The wheat complex was mixed overnight. March Chicago wheat is down 2 cents to 7.75-3/4. The 7.75 mark was the November low and is worth watching into month’s end as a close beneath that could promote another leg lower. The nearby KC contract is up 3-1/4 cents to 8.16-1/2; And, March MPLS wheat is down a penny to 10.18-3/4. The market is trying to find some footing after taking a beating for the last few weeks. Outside of the windstorm last week that caused some damage, some feel uncomfortable with the dry conditions in the western plains heading deeper into winter. Persistent dryness across the Southern U.S. Plains is threatening winter wheat crops that are desperately needing a rain, one Oklahoma grain dealer said. U.S. spot prices for millfeeds were steady with a firm tone on Monday as supplies were expected to tighten as flour mills scale back milling operations at the end of the year, dealers said. Flour mills are expected to be down for at least a day over the next two weeks for the Christmas and New Year’s holidays. Russia is considering raising their wheat export tax again if their domestic price continues higher, which would likely add some optimism to domestic prices.

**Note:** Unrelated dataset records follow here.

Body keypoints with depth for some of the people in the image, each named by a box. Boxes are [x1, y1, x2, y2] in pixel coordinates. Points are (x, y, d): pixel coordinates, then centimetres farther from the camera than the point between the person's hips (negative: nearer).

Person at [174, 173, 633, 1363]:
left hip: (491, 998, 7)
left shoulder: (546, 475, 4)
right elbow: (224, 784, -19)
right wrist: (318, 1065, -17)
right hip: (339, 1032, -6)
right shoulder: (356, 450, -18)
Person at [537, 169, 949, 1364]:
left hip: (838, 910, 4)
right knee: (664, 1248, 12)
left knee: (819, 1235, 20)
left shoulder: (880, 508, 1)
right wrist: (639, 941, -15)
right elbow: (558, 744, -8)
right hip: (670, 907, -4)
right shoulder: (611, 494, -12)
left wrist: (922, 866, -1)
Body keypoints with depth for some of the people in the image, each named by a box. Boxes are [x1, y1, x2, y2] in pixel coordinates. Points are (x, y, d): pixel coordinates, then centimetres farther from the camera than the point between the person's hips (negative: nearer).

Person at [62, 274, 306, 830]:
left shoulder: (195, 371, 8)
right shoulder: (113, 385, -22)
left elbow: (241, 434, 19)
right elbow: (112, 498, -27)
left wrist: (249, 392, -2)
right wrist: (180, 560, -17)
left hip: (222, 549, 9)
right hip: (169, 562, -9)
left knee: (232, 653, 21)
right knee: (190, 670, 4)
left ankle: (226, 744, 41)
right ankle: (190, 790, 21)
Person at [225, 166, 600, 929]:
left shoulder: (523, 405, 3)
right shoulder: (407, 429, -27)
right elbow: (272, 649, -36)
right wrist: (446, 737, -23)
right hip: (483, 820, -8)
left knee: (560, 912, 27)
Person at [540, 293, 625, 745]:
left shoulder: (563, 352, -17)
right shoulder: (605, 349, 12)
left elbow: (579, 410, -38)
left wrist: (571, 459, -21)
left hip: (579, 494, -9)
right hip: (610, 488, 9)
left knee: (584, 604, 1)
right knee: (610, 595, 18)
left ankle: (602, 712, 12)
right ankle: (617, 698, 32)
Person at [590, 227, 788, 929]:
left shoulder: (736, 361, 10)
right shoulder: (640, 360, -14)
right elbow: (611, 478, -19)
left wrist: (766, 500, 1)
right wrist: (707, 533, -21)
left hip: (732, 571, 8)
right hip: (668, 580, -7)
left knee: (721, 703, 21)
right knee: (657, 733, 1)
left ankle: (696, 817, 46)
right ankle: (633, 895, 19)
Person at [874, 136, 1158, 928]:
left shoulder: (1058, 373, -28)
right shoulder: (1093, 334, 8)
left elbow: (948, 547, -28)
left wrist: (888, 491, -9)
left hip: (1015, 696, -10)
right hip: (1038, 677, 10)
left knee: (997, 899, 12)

Cattle futures are called steady to lower. Selling pressure stays in the live cattle market as near-term fundamentals and weak outside markets have a more negative tone. Cattle futures started the Christmas week with weak price action as Feb cattle closed below support at the 100 day moving average for the first time since October, which leaves the charts open to a test of the 200-day moving average at 134.000, or even trend line support at the 130 level. Packer interest will be quiet with the holiday week, and expectations is for cash trade to be steady to softer following a difficult week last week. Retail values were mixed at the close and still reflect a lack of demand for Choice beef. Choice carcasses lost .63 to 262.38, but Select traded 2.39 higher to 250.67. Movement was light at 94 loads. The overall lack of strength in the cattle market going into the holiday is concerning as prices are being challenged both technically and fundamentally. The USDA is scheduled to release its cattle on feed report at 3pm on Dec. 23. November placements onto feedlots are seen rising year over year to 1.97 mil head. That would be the second straight increase after rising by 2.4% in October. Marketings are seen up by 4.4% year over year, following four straight months of declines. The feedlot herd as of Dec. 1 is seen mostly unchanged from a year ago at 12.04 mil head.
Hog opening calls are mixed. A lot of triple digit losses were posted Monday as weak outside markets and selling pressure in the cattle markets triggered some long liquidation. Feb hogs fell back to challenges support as prices bounced between moving averages to start the week. Overall, prices are still building a consolidation pattern, resembling a bullish flag, with a series of lower lows and highs. The 100-day moving average held prices in check on Friday, and support was the 10-day moving average yesterday for Feb Hogs. This pattern could break out to challenge resistance over the Feb hogs at the 84.00 level. The premium of the futures over cash is a large limiting actor, and with markets week in general today, some of that premium was taken out. The cash index traded 0.08 lower to 72.33. The index is still running at a discount to the Feb futures of 7.14. Cash hogs have been showing some positive activity, but National Direct midday trade was 1.34 lower versus Friday’s midday values. This may be more of a reflection of light overall trade for the holiday week.